Warning: "It was outside our control" is sometimes used to avoid accountability. Be rigorous.

Step 6: Build the Change Register

Every post-mortem ends with a change register — specific commitments, owned and dated.

Bad action items:

  • "We'll improve our qualification process"
  • "Communication will be better"
  • "We'll be more rigorous about forecasting"

Good action items:

  • "Ravi owns rewriting qualification criteria by March 15 to include champion identification as hard requirement. New criteria reviewed in weekly sales standup starting March 22."
  • "By March 10, Elena adds deal-slippage risk flag to CRM for any open opportunity >60 days without a product demo"
  • "Maria runs a 30-min retrospective with enterprise sales team every 6 weeks starting April 1, reviews win/loss data"

For each action:

  • What exactly is changing?
  • Who owns it?
  • By when?
  • How will you verify it worked?

Step 7: Verification Date

The most commonly skipped step. Post-mortems are useless if nobody checks whether the changes actually happened and actually worked.
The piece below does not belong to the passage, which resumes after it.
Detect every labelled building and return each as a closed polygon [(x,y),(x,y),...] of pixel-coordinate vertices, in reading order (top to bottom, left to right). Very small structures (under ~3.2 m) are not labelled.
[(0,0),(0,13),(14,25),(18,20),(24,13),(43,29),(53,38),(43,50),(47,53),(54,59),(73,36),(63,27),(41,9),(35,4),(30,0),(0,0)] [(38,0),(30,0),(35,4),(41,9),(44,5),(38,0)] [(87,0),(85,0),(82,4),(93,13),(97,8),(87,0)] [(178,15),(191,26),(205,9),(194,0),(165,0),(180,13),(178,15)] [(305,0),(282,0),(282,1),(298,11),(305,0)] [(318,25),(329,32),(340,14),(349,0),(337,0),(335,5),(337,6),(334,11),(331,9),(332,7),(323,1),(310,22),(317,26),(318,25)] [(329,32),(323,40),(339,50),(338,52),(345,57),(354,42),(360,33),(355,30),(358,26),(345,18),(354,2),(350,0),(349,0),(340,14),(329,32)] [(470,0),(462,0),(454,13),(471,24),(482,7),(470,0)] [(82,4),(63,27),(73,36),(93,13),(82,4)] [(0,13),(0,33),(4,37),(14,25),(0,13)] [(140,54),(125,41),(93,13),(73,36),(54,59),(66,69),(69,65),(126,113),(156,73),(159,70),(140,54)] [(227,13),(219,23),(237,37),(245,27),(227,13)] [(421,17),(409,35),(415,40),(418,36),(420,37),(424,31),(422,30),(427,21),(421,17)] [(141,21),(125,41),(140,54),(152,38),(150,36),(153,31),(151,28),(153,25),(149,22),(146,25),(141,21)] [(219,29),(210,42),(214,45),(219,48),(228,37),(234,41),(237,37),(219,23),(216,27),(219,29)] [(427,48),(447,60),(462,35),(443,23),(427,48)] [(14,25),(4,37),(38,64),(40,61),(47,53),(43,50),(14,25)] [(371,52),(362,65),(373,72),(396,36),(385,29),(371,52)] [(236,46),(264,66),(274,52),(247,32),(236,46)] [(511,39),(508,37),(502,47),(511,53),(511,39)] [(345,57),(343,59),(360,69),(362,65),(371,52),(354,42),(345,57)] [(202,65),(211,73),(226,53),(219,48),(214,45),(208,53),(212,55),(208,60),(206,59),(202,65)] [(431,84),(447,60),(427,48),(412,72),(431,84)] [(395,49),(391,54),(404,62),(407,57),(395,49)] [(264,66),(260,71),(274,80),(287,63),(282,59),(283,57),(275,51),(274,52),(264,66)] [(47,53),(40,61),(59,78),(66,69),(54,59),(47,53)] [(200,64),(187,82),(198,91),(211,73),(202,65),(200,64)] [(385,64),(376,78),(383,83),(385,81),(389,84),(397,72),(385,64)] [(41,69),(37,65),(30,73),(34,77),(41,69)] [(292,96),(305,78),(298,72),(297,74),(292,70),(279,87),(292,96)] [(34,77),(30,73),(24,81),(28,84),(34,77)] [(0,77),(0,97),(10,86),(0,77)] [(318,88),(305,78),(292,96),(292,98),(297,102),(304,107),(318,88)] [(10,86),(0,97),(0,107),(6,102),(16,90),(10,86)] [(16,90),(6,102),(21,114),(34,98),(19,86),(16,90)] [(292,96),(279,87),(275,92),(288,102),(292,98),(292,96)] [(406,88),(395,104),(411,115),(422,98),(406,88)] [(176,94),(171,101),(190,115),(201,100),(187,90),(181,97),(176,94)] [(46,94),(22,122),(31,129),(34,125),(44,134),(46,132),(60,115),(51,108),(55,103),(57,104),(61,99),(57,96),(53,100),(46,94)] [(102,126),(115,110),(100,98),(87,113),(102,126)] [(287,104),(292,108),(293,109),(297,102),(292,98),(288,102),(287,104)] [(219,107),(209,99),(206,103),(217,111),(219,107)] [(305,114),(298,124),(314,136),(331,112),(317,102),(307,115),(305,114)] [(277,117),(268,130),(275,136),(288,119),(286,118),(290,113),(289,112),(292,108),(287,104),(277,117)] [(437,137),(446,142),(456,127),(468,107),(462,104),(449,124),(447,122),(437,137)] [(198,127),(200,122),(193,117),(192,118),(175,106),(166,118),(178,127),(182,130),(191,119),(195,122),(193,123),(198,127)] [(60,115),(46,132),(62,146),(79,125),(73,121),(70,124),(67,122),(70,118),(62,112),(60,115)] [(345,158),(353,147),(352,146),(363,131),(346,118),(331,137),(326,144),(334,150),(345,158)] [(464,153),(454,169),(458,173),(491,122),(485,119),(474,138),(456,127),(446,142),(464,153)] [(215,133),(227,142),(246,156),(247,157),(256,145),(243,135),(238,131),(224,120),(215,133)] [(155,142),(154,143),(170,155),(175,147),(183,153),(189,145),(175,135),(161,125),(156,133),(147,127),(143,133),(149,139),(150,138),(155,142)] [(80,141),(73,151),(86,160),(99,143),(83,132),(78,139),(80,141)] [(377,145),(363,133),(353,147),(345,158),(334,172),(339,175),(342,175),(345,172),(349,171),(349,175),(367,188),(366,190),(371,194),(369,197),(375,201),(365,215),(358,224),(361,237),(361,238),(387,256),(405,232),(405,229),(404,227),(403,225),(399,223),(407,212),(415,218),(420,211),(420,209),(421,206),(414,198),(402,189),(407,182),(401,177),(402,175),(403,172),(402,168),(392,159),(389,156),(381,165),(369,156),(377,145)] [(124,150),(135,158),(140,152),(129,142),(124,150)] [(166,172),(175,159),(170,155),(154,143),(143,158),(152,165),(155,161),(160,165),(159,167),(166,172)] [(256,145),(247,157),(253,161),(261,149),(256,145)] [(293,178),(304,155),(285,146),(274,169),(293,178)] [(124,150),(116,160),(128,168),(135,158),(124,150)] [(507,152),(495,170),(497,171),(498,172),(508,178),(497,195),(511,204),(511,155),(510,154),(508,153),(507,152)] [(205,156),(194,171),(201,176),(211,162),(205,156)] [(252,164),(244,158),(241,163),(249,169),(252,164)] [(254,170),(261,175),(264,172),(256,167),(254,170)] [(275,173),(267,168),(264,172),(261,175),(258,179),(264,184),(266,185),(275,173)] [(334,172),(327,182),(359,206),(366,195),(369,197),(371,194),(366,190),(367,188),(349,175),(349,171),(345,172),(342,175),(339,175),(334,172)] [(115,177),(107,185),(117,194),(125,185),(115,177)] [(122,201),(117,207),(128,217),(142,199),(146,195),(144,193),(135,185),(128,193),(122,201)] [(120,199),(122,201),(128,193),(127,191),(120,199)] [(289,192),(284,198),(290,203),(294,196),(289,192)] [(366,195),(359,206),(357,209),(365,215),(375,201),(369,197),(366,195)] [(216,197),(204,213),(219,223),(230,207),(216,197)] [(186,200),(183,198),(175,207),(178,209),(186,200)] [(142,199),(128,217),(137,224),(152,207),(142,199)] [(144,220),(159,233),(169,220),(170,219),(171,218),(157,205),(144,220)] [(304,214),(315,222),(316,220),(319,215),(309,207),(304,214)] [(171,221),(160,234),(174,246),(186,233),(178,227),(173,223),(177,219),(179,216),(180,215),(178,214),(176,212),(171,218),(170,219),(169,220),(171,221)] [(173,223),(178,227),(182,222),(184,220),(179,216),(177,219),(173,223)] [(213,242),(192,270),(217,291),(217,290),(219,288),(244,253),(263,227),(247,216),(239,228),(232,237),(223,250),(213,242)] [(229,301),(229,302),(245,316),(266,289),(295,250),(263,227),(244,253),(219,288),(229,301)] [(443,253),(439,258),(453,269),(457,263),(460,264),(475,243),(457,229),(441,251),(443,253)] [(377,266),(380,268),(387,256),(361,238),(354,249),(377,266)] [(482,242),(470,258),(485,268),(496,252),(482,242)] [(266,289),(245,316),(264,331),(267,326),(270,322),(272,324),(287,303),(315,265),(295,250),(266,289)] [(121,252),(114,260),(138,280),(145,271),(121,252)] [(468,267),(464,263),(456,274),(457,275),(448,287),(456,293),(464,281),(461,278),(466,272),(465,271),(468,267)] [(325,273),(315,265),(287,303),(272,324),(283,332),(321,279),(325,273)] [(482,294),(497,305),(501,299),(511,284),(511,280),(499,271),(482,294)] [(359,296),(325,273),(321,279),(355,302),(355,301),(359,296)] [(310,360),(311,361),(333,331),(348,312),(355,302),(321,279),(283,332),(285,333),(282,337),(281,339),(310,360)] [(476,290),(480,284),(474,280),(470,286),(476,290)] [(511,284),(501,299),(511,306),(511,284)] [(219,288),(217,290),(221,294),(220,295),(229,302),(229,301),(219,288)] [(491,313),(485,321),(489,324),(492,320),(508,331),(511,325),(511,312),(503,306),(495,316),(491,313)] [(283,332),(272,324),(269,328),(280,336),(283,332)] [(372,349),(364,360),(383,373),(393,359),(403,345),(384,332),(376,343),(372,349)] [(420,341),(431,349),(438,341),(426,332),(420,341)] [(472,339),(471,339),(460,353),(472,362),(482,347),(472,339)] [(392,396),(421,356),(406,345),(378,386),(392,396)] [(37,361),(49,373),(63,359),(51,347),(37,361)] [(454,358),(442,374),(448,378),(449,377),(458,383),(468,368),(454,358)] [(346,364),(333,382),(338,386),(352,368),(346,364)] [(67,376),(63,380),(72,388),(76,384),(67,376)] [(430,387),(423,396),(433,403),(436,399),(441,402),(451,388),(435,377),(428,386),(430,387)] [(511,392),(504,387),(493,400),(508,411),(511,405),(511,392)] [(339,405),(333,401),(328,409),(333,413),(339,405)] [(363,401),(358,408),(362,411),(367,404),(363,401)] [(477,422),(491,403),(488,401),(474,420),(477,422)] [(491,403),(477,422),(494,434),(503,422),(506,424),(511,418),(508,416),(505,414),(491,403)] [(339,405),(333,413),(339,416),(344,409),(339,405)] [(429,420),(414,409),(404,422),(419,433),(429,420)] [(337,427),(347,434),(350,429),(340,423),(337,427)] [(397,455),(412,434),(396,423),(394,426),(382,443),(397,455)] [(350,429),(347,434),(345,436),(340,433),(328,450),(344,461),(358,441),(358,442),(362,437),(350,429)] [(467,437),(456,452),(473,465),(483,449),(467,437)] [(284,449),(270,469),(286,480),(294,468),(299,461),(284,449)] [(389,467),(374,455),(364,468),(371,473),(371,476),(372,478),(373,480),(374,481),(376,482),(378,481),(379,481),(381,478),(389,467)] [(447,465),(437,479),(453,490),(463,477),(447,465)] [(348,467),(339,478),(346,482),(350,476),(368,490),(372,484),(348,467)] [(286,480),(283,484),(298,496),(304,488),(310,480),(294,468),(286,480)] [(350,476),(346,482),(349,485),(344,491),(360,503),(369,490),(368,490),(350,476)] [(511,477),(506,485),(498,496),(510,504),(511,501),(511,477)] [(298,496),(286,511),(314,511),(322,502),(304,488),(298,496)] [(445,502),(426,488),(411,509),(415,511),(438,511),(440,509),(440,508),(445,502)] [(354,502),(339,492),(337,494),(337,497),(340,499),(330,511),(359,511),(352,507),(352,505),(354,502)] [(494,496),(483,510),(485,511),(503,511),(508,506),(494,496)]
Set a verification date: "We'll review whether qualification criteria have been updated and whether deal slippage rate has improved at the June board meeting."

Without this, post-mortems are theater.


Post-Mortem Output Format

EVENT: [Name and date]
EXPECTED: [What was supposed to happen]
ACTUAL: [What happened]
IMPACT: [Quantified]

TIMELINE
[Date]: [What happened or was visible]
[Date]: ...

5 WHYS
1. [Why did X happen?] → Because [Y]
2. [Why did Y happen?] → Because [Z]
3. [Why did Z happen?] → Because [A]
4. [Why did A happen?] → Because [B]
5. [Why did B happen?] → Because [ROOT CAUSE]

ROOT CAUSE: [One clear sentence]

CONTRIBUTING FACTORS
• [Factor] — how it contributed
• [Factor] — how it contributed

WARNING SIGNS MISSED
• [Signal visible at what date] — why it wasn't acted on

WHAT WAS IN CONTROL: [List]
WHAT WASN'T: [List]

CHANGE REGISTER
| Action | Owner | Due Date | Verification |
|--------|-------|----------|-------------|
| [Specific change] | [Name] | [Date] | [How to verify] |

VERIFICATION DATE: [Date of check-in]

The Tone of Good Post-Mortems

Blame is cheap. Understanding is hard.

The goal isn't to establish that someone made a mistake. The goal is to understand why the system produced that outcome — so the system can be improved.

"The salesperson didn't qualify the deal properly" is blame. "Our qualification framework hadn't been updated when we moved upmarket, and no one owned keeping it current" is understanding.

The first version fires or shames someone. The second version builds a more resilient organization.

Both might be true simultaneously. The distinction is: which one actually prevents recurrence?